I've got a bag of these lost somewhere in my workshop, and four tiny little boxes sitting unassembled until I find them:

http://www.woodcraft.com/Product/2003267/783/Miniature-Barrel-Hinge.aspx

They're 5mm which is just under 1/5 - just under 1/4.


----------



## joeyinsouthaustin (Sep 22, 2012)

Those are cool, but I need a swivel or pivot hinge, not a 90 degree hinge. The lid on the boxes will pivot/slide open.


----------



## waho6o9 (May 6, 2011)

You might have to make your own as I can't find any that
size either.

If the one pictured is made out of wood, can you sand it down
or turn it in a drill for acceptable results?


----------



## joeyinsouthaustin (Sep 22, 2012)

That may be quite possible. It lists as maple, so I may need to get some in my hands, and put the ole mill to work.


----------



## gfadvm (Jan 13, 2011)

Joey, I have pivoted lids using a piece of steel rod and a small washer. Just drill your holes for the pin to a very snug fit.
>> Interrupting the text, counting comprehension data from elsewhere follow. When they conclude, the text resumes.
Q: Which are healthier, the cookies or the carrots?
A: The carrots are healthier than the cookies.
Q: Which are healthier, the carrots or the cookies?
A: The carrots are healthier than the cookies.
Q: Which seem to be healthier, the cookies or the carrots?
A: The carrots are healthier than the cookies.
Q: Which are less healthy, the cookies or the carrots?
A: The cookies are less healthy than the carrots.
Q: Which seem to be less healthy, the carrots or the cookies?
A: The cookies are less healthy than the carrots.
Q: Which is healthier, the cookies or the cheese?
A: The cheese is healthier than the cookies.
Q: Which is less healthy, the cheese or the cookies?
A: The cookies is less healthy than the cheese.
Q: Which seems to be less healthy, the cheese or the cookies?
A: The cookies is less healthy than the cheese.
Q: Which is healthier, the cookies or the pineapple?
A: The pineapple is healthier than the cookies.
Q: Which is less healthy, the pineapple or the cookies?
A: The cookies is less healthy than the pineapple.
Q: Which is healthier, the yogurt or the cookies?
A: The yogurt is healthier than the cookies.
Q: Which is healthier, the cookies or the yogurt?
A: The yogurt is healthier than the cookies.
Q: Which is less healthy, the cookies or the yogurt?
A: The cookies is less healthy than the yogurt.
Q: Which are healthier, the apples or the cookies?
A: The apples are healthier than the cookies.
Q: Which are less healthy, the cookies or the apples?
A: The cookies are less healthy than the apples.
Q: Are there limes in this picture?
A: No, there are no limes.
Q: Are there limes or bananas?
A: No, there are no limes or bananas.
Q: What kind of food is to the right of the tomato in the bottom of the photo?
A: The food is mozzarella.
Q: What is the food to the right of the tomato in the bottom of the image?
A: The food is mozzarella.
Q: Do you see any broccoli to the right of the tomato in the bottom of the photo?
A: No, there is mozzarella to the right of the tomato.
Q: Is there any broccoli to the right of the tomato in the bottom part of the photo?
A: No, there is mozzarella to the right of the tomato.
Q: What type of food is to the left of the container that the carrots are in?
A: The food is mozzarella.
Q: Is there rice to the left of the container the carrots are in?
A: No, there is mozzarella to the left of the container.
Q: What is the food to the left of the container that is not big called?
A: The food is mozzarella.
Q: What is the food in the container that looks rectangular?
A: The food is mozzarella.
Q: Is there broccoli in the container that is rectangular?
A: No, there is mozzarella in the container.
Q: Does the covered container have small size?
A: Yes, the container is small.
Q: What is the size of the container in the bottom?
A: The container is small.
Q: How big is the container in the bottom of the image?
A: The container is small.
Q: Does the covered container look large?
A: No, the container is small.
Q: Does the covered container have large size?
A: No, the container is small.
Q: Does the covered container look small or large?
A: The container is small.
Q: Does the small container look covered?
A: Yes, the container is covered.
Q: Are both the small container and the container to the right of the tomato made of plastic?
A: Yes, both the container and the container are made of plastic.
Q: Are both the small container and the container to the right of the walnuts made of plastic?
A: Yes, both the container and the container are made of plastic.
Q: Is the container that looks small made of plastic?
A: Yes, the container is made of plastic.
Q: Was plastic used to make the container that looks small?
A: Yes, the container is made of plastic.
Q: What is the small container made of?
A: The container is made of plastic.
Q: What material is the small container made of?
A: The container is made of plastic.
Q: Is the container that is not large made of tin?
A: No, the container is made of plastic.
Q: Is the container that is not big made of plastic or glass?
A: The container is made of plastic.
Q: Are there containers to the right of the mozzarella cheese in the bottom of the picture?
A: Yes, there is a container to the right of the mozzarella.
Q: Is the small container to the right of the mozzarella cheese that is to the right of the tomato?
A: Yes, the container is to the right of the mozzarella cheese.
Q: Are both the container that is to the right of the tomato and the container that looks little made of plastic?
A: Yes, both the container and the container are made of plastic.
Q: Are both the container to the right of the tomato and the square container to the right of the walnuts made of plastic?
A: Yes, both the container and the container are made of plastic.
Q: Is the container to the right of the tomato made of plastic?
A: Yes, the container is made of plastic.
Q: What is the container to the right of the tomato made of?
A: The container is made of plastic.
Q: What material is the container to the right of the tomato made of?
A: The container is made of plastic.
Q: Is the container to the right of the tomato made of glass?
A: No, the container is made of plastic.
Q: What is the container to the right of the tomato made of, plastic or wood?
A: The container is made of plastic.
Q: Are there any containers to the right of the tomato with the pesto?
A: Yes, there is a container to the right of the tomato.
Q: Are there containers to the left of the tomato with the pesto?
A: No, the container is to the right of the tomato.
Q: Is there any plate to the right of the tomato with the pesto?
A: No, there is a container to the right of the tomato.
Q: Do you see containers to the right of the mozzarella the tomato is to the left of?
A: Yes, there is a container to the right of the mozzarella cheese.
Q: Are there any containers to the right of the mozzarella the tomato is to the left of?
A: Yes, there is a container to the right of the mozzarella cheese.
I glue the pin into the lid and drill a deep hole in the box corner and that prevents wobble.


----------



## waho6o9 (May 6, 2011)

http://www.alliance-express.com/standard-washer-spacers

I was thinking along the same lines as Gfadvm and also use
a UHMW type washer/spacer for ease of use.

Alliance has an outlet in Texas as well:
http://www.alliance-express.com/houston


----------